A letter to dance | Anne Teresa De Keersmaeker
What a strange feeling it is, to address you in such an official and detached way. We spend so many days together, from morning until evening, and I rarely feel the need to spell out our relationship in explicit terms. Why write a letter to someone one lives with, who is a constant companion? Usually this is done in extreme cases, when the person in question is moving away from you, or when a couple is on the brink of a break up. That’s when letters are written. The other option is that people are too far away from each other, and that distance invites letter writing: the physicality of a text is supposed to close the physical gap itself. But that is not my feeling either, since I’ve never felt so close to you. So why this letter?
Perhaps this letter stems from something else – namely, the question of whether I really know who you are. This is a question that lovers ask themselves all the time, of course, and is fodder for many romantic novels. But my wonderment stems from something different.

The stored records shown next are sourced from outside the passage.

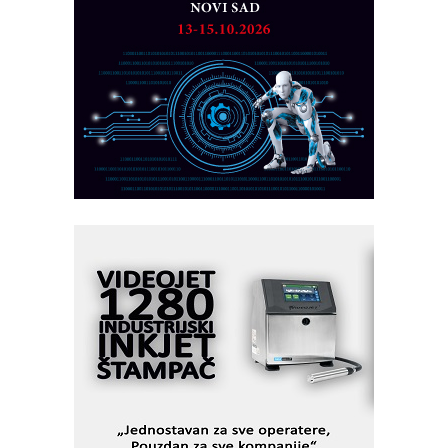
Detekcija različitih oblika
MAREX - Lim i mašine za savremena
rešenja
Marcom-plast d.o.o.- vaš pouzdan
partner
CTO - Prilagodite svoju toplinsku
obradu!
Razvoj asortimanskog pravca MINI-
PLC AKYTEC
AUKOM: Svetski standard metrologije
dostupan u Srbiji
MOTOMAN – NEXT-Robotika vođena
veštačkom inteligencijom
I.SAFE MOBILE revolucioniše
industrijsku automatizaciju
pionirskimmobile operator PANEL-OM
Fleksibilno stezanje i brzo
podešavanje u proizvodnji prototipova
KIP KOP – napredna rešenja za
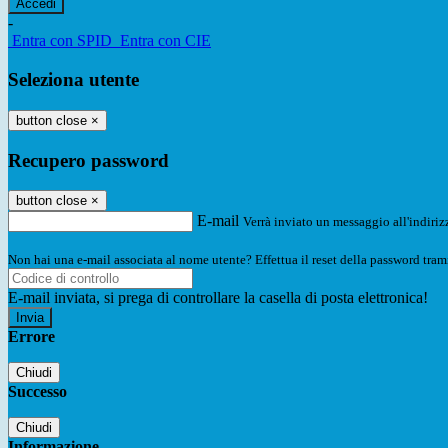
-
Entra con SPID
Entra con CIE
Seleziona utente
button close
×
Recupero password
button close
×
E-mail
Verrà inviato un messaggio all'indirizz
Non hai una e-mail associata al nome utente? Effettua il reset della password tram
E-mail inviata, si prega di controllare la casella di posta elettronica!
Errore
Chiudi
Successo
Chiudi
Informazione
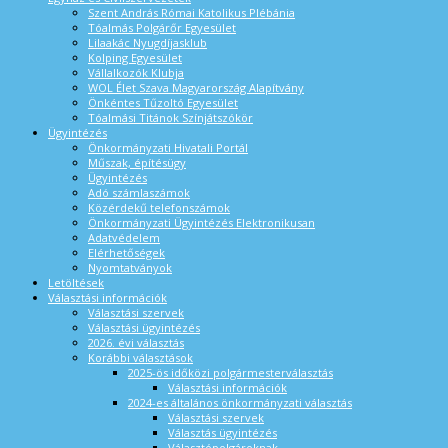
Szent András Római Katolikus Plébánia
Tóalmás Polgárőr Egyesület
Lilaakác Nyugdíjasklub
Kolping Egyesület
Vállalkozók Klubja
WOL Élet Szava Magyarország Alapítvány
Önkéntes Tűzoltó Egyesület
Tóalmási Titánok Színjátszókör
Ügyintézés
Önkormányzati Hivatali Portál
Műszak, építésügy
Ügyintézés
Adó számlaszámok
Közérdekű telefonszámok
Önkormányzati Ügyintézés Elektronikusan
Adatvédelem
Elérhetőségek
Nyomtatványok
Letöltések
Választási információk
Választási szervek
Választási ügyintézés
2026. évi választás
Korábbi választások
2025-ös időközi polgármesterválasztás
Választási információk
2024-es általános önkormányzati választás
Választási szervek
Választás ügyintézés
Választópolgároknak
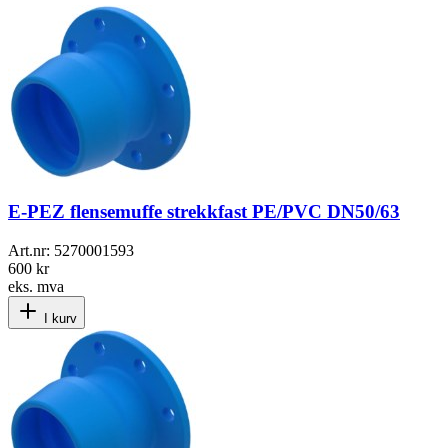
E-PEZ flensemuffe strekkfast PE/PVC DN50/63
Art.nr:
5270001593
600 kr
eks. mva
I kurv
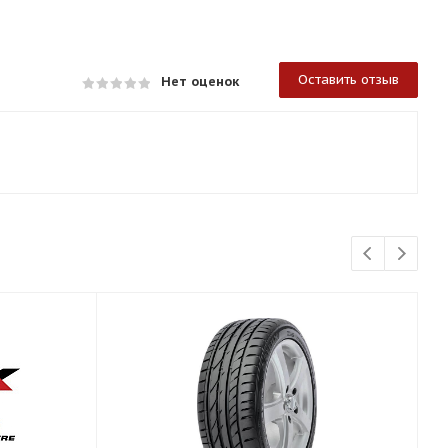
Оставить отзыв
Нет оценок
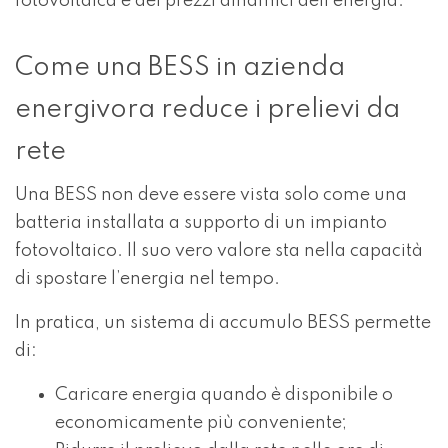
fotovoltaica e dei prezzi dinamici dell’energia.
Come una BESS in azienda
energivora reduce i prelievi da
rete
Una BESS non deve essere vista solo come una
batteria installata a supporto di un impianto
fotovoltaico. Il suo vero valore sta nella capacità
di spostare l’energia nel tempo.
In pratica, un sistema di accumulo BESS permette
di:
Caricare energia quando è disponibile o
economicamente più conveniente;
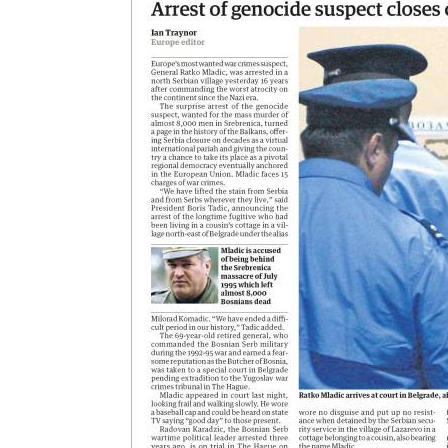
PODCAST
NEWSLETTER
I MIEI PREFERITI
SHOP
CALENDARIO
AREA PERSONALE
Area Personale
Newsletter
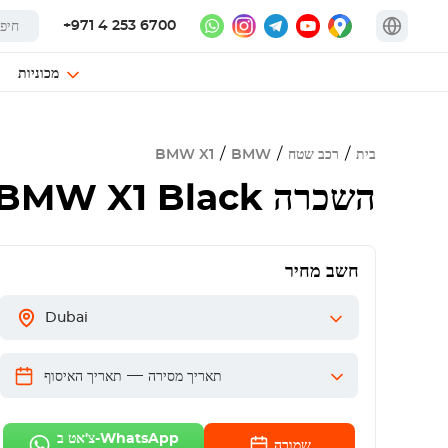
+971 4 253 6700
מכוניות
בית
רכב שטח
BMW
BMW X1
השכרה
BMW X1 Black
חשב מחיר
Dubai
—
תאריך מסירה
תאריך האיסוף
צ'אט ב-WhatsApp
שמורה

The other day I was thinking about the word ‘choreography’. Consider the etymology of that word. The word choreography is a fusion of two Greek concepts – ‘chore’ and ‘grafein’. The one signifies ‘choir’ or ‘troupe’, the other ‘to write’. At first sight this a perfectly natural combination. What choreographers do, in this definition, is ‘draft movements’ – it is a form of writing.
Things get more fascinating, however, when we look at the word ‘chore’ and what its original meaning was in Ancient contexts. The ‘choir’ was not only a spectator to a tragedy. Most importantly, it was a commentator, someone who judged from an objective, third-person standpoint on the troubles of the protagonists. The choir thus has a deeply critical function: it manages to see through the illusions of the great heroes. It is no surprise that the choir also has a popular feel to it: we here witness the people commenting on their superiors. ‘Choreography’, in this sense, is a mode of politics insofar as it includes the question how to organise a multitude. Choreography is about writing the ‘people’.
Maybe we can also think of choreography in a more conventional way. Choreography is always an attempt at ‘incarnating’ an abstraction, embodying an idea. Yet even here, there always is a latent politics to dancing. By insisting that people undertake movements together, that they organise their time and space together, choreographers are already posing acts that are potentially political.